The chart of Pulte is atrocious. The bears have clearly been winning in this name and other homebuilders. The trend is down with a series of lower highs and lower lows. The double-top formation shows an M pattern, which is bearish. Plus, it shows MACD on a sell signal and RSI deeply oversold. Nothing bullish here, but we could have more downside to the June lows of last year. Let’s target $95, an aggressive move, and put in a stop at $125.
2. Tesla Batteries Running on Empty
Horrific price action on Tesla (TSLA), with a downtrend channel in place. Lower highs, lower lows, which is our textbook definition of a downtrend, and the MACD is on a confirmed sell signal and money flow just went bearish. This MAG 7 name is well on its way to meeting lower support levels.

We see a good short opportunity here as the 200-day MA resumes its place of heavy resistance. The $280 level is a logical spot for a target, let’s short here and wait for it, putting in a stop at $405 just in case.
3. Ulta Beauty’s Chart Is Not Really Beautiful
It’s been a tough month for Ulta Beauty (ULTA) after posting good earnings but warning about future quarters. The stock was bludgeoned and buyers just went away from the name.
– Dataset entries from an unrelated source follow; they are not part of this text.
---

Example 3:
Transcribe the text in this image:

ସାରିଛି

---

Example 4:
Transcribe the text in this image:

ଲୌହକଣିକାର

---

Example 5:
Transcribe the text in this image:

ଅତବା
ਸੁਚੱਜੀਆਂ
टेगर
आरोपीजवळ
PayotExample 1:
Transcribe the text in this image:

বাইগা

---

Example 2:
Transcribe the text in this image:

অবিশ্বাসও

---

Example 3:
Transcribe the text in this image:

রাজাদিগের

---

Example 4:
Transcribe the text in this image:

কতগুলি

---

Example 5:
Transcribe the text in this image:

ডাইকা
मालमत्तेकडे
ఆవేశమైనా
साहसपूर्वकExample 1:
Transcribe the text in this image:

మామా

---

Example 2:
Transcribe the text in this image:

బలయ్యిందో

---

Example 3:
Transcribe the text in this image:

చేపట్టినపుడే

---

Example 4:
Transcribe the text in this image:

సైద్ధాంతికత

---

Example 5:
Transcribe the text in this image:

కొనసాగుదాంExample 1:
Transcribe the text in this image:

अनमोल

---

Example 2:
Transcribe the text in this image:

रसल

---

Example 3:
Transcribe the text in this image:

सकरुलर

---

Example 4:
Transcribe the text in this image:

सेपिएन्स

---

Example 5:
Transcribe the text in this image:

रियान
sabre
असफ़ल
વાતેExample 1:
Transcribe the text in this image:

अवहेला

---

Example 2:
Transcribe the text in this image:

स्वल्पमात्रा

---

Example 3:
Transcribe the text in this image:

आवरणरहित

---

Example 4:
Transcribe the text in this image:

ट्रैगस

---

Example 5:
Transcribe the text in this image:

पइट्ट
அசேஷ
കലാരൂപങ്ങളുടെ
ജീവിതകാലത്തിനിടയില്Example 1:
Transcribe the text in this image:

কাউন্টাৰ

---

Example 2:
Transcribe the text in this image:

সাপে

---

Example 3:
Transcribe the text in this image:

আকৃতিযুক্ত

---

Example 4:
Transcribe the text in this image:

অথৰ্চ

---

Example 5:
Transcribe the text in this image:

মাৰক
A follow-through after that earnings miss was the death knell for the stock, which continues to look bad.

Money flow is weak, MACD is on a crossover sell signal and relative strength is already in bearish territory. There’s nothing here to save this stock, so a downside target could be the gap around $420 or so, a sizable move down but let’s set a protective stop at $580 just in case.